I started by stamping the limage of the wheelbarrow using Craft Black Ink, and embossing it with black embossing powder. (Note that you can also use any black ink that is permanent, or solvent based. What I like about embossing is that it provides a physical barrier for the watercolor, so you won’t go “outside the lines”. If you don’t mind that look, then don’t bother embossing.)
I used a wash technique on the body of the wheelbarrow, with the Chocolate Chip crayon. I kept adding color, and blotting it with a paper towel, until I had the intensity that I wanted. I made sure the color was not completely uniform to help with the illusion of a 3-dimensional shape with shadows and bright spots.
Wheelbarrow flooded with water:
Picking up brown “paint”:
Applying a brown wash to the wheelbarrow:
Blotting excess water and color with a paper towel:
I used the same techniques to add the green background behind the flowers.

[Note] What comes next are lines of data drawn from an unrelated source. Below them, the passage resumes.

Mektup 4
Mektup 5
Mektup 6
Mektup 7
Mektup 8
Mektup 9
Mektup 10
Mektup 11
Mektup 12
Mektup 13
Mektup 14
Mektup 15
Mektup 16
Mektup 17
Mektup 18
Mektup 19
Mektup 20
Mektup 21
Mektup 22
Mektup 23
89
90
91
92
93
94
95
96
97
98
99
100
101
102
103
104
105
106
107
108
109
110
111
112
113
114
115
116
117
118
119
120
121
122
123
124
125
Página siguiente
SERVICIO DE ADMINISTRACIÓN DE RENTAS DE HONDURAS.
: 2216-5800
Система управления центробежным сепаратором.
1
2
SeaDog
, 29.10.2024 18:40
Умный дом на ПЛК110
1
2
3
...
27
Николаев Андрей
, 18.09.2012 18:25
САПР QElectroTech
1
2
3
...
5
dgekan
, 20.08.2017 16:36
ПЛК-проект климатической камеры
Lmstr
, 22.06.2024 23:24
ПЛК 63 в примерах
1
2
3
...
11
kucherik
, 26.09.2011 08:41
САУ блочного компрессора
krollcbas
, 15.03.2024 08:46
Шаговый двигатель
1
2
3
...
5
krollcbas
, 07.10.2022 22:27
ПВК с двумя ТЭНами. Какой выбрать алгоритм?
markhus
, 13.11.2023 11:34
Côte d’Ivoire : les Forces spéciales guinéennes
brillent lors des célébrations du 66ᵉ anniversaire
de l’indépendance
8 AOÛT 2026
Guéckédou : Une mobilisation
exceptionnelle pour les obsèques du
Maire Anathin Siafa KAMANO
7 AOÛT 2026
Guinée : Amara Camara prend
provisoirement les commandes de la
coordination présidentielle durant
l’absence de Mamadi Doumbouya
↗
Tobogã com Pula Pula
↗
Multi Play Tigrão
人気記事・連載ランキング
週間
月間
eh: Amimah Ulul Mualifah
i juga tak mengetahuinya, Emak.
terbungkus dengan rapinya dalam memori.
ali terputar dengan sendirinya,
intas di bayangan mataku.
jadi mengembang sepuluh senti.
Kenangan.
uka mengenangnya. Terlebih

I used a few different shades of green, starting with the lightest color, and kept layering them until I got the look that I wanted.
Finally, I added the color to the flowers, picking up the color from the tip of the crayon with my brush, and applying a pretty thick amount of color (since the flowers are relatively small- I wanted them to pop.)
A close-up is shown below.
Here is another card, using the “Time Well Spent” hostess set from the Spring/Summer 2008 catalog (retired as of 8/10/08). I cased this design from SplitCoastStampers, changing the colors up to make a bright and cheerful birthday card for a 90 year old (!!) friend of mine. I stamped all of the images using StazOn Jet Black ink, and used the single technique of picking up color with my brush and applying it to dry paper. This gives the brightest version of each color.
So, what do I really think of these Watercolor Wonders?
- Love the colors, and love that they are sold in sets coordinating with the Stampin’ Up! color families.
- Terrific consistency when wet, they spread and blend well.
- You can mix the crayon colors with each other to create an endless number of hues. (I’ve not tried mixing with watercolor pencils or other watercolors.)
- You can mimic pretty much all watercolor techniques.
- Somewhat pricey at $19.95 for a set of 12. This is in the mid-range of other artist quality crayons I’ve seen. So you can find them more and less expensive than the SU brand.
- You can only purchase them through a Stampin’ Up! demonstrator.
Have you used them yourself? What do you think? I’d love to hear from you!